During the early stages of childhood, other erotogenic zones are seen to be emerging such as the oral stage in which the child is seen putting objects into his mouth and the anal stage where the child takes pleasure in defecation. Freud considers this pleasure sadistic because the child appears to take pleasure in destruction and expulsion. The anal stage is also believed to be associated with the desire for retention and possession as in allowing or withholding the feces. The child then enters the phallic stage where the sexual drive is focused on the genitals. This term phallic is used rather than genital because, according to Freud, only the male genitals are recognized as significant.
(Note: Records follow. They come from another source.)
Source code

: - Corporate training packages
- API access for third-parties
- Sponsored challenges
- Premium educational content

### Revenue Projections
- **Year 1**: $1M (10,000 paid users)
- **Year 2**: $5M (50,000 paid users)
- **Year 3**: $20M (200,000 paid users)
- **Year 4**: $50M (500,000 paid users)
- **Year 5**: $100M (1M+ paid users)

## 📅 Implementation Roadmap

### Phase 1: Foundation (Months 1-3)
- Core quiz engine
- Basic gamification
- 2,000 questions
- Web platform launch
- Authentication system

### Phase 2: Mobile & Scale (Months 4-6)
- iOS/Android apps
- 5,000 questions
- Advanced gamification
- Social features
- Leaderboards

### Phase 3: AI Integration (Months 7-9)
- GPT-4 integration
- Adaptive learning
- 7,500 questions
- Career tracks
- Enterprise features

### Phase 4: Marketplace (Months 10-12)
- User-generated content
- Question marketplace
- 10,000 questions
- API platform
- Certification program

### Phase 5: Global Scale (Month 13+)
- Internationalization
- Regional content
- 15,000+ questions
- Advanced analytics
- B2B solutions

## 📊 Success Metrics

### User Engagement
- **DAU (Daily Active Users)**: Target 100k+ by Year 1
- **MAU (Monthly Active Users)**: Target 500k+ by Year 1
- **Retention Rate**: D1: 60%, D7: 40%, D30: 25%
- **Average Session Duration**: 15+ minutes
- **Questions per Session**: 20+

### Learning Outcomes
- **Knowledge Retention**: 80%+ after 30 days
In this state, Freud describes the child as anarchic, sadistic, aggressive, self-involved and remorselessly pleasure seeking as well as being referred to ungendered which is to say that even though the child is riddled with sexual drives, he or she knows no distinction between the gender categories of masculine and feminine.
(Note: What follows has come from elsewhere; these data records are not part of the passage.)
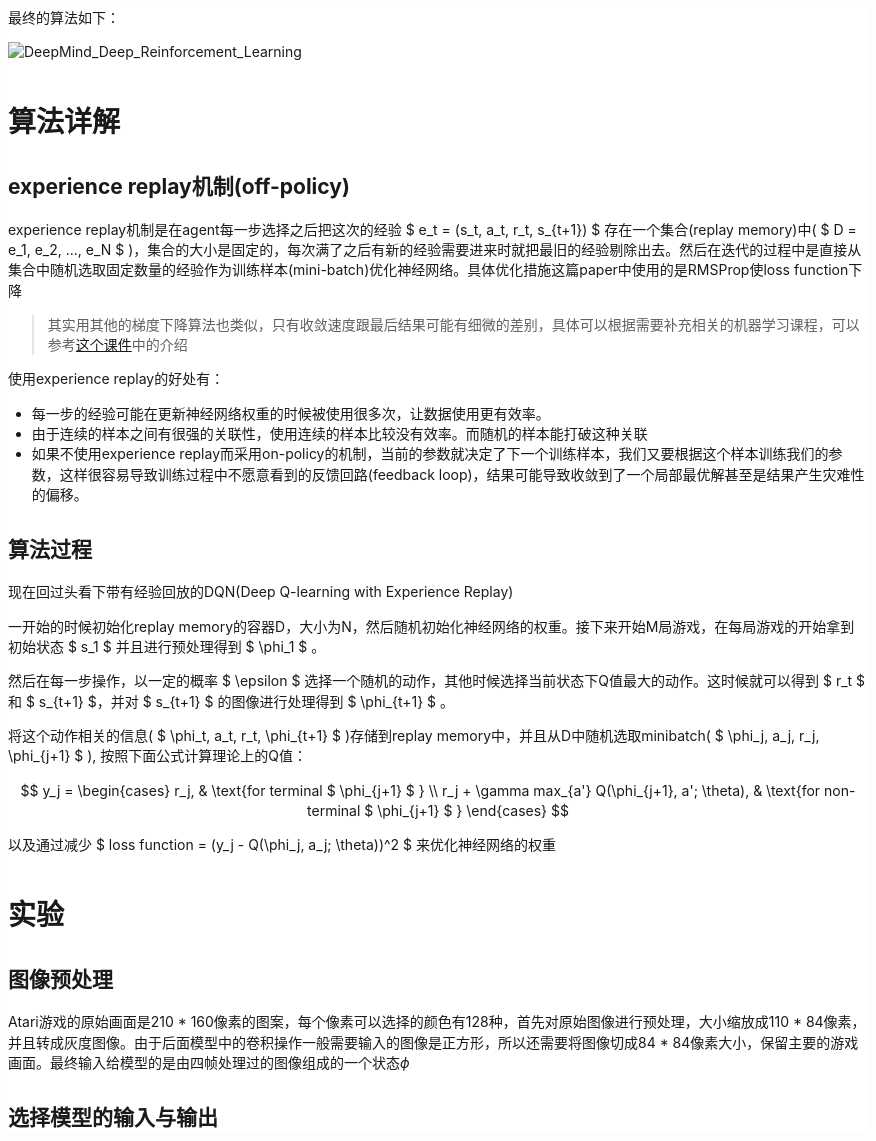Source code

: 最终的算法如下：

![DeepMind_Deep_Reinforcement_Learning](http://7xrop1.com1.z0.glb.clouddn.com/others/DeepMind_Deep_Reinforcement_Learning.jpg)

# 算法详解

## experience replay机制(off-policy)

experience replay机制是在agent每一步选择之后把这次的经验 $ e_t = (s_t, a_t, r_t, s_{t+1}) $ 存在一个集合(replay memory)中( $ D = e_1, e_2, ..., e_N $ )，集合的大小是固定的，每次满了之后有新的经验需要进来时就把最旧的经验剔除出去。然后在迭代的过程中是直接从集合中随机选取固定数量的经验作为训练样本(mini-batch)优化神经网络。具体优化措施这篇paper中使用的是RMSProp使loss function下降

> 其实用其他的梯度下降算法也类似，只有收敛速度跟最后结果可能有细微的差别，具体可以根据需要补充相关的机器学习课程，可以参考[这个课件](http://cs231n.github.io/neural-networks-3/#per-parameter-adaptive-learning-rate-methods)中的介绍

使用experience replay的好处有：
- 每一步的经验可能在更新神经网络权重的时候被使用很多次，让数据使用更有效率。
- 由于连续的样本之间有很强的关联性，使用连续的样本比较没有效率。而随机的样本能打破这种关联
- 如果不使用experience replay而采用on-policy的机制，当前的参数就决定了下一个训练样本，我们又要根据这个样本训练我们的参数，这样很容易导致训练过程中不愿意看到的反馈回路(feedback loop)，结果可能导致收敛到了一个局部最优解甚至是结果产生灾难性的偏移。

## 算法过程

现在回过头看下带有经验回放的DQN(Deep Q-learning with Experience Replay)

一开始的时候初始化replay memory的容器D，大小为N，然后随机初始化神经网络的权重。接下来开始M局游戏，在每局游戏的开始拿到初始状态 $ s_1 $ 并且进行预处理得到 $ \phi_1 $ 。

然后在每一步操作，以一定的概率 $ \epsilon $ 选择一个随机的动作，其他时候选择当前状态下Q值最大的动作。这时候就可以得到 $ r_t $ 和 $ s_{t+1} $，并对 $ s_{t+1} $ 的图像进行处理得到 $ \phi_{t+1} $ 。

将这个动作相关的信息( $ \phi_t, a_t, r_t, \phi_{t+1} $ )存储到replay memory中，并且从D中随机选取minibatch( $ \phi_j, a_j, r_j, \phi_{j+1} $ ), 按照下面公式计算理论上的Q值：

$$
y_j =
\begin{cases}
r_j,  & \text{for terminal $ \phi_{j+1} $ } \\
r_j + \gamma max_{a'} Q(\phi_{j+1}, a'; \theta), & \text{for non-terminal $ \phi_{j+1} $ }
\end{cases}
$$

以及通过减少 $ loss function = (y_j - Q(\phi_j, a_j; \theta))^2 $ 来优化神经网络的权重

# 实验

## 图像预处理

Atari游戏的原始画面是210 * 160像素的图案，每个像素可以选择的颜色有128种，首先对原始图像进行预处理，大小缩放成110 * 84像素，并且转成灰度图像。由于后面模型中的卷积操作一般需要输入的图像是正方形，所以还需要将图像切成84 * 84像素大小，保留主要的游戏画面。最终输入给模型的是由四帧处理过的图像组成的一个状态$\phi$

## 选择模型的输入与输出
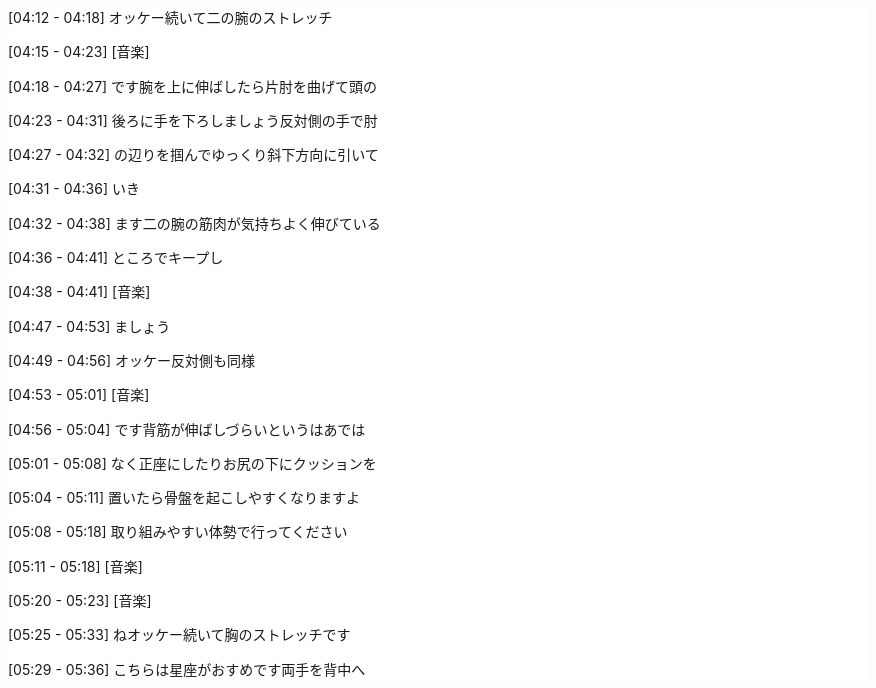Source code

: [04:12 - 04:18]
オッケー続いて二の腕のストレッチ

[04:15 - 04:23]
[音楽]

[04:18 - 04:27]
です腕を上に伸ばしたら片肘を曲げて頭の

[04:23 - 04:31]
後ろに手を下ろしましょう反対側の手で肘

[04:27 - 04:32]
の辺りを掴んでゆっくり斜下方向に引いて

[04:31 - 04:36]
いき

[04:32 - 04:38]
ます二の腕の筋肉が気持ちよく伸びている

[04:36 - 04:41]
ところでキープし

[04:38 - 04:41]
[音楽]

[04:47 - 04:53]
ましょう

[04:49 - 04:56]
オッケー反対側も同様

[04:53 - 05:01]
[音楽]

[04:56 - 05:04]
です背筋が伸ばしづらいというはあでは

[05:01 - 05:08]
なく正座にしたりお尻の下にクッションを

[05:04 - 05:11]
置いたら骨盤を起こしやすくなりますよ

[05:08 - 05:18]
取り組みやすい体勢で行ってください

[05:11 - 05:18]
[音楽]

[05:20 - 05:23]
[音楽]

[05:25 - 05:33]
ねオッケー続いて胸のストレッチです

[05:29 - 05:36]
こちらは星座がおすめです両手を背中へ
The Oedipus complex: Gendering the Subject

The Oedipus complex is at the center of Freud’s theory on childhood development. He believes that a boy’s close relation to his mother leads to a desire for a complete union with her, whereas a girl, with the same close relationship with her mother will direct her libido toward her father. This, in turn, produces a relation where the parent of the same sex is cast in a role for the affection of the parent of the opposite sex. Eventually, the boy will lose his incestuous desire for his mother out of fear of castration as he begins to see females have been “castrated” and fears that the same fate will befall him.

The girls’ route through this stage of development is far more problematic according to Freud. Upon realizing she is both castrated and inferior, she turns from her similarly castrated mother and attempts to “seduce” her father. When she fails, she returns to her mother and begins to identify with her feminine role. She still envies the fact that she will never have a penis, and substitutes the desire to have her father’s baby, though it is unclear how she eventually gives up this desire.

The Unconscious

With the unconscious being the part of the mind that lies outside of the vague and porous boundaries of the conscious, it is constructed in part by repression of that which is considered too painful to remember consciously. Freud believes the unconscious also contains laws of transformation, this being the principles that govern the processes of repression and sublimation. In other words, the unconscious has the ability to make the relation between childhood memories and adult behavior intelligible.

Ego, Id and Super-Ego

Freud considers the ego to be something that develops from the id, that being defined as the “biological, inherited unconscious source of sexual drives instincts and irrational behaviors” (T.R. Quigley, 1998, “A Brief Analysis of Psychotherapy). The id’s interaction with the outside world in turn creates the ego.

Psychoanalytic therapy involves allowing the patient to relive repressed fantasies and fears both in feeling and thought, a process known as transference. This process is necessary for successful treatment and is sometimes accomplished through dream interpretation when the source of the dreams is seen as a symbolic expression of these hidden or repressed fantasies and fears.

There are of course, those who object to Freud’s theory for various reasons such as the inability to either prove or disprove his theories as well as his failure to completely understand the role of women. Some also believe he overemphasizes the role of sexuality in human development.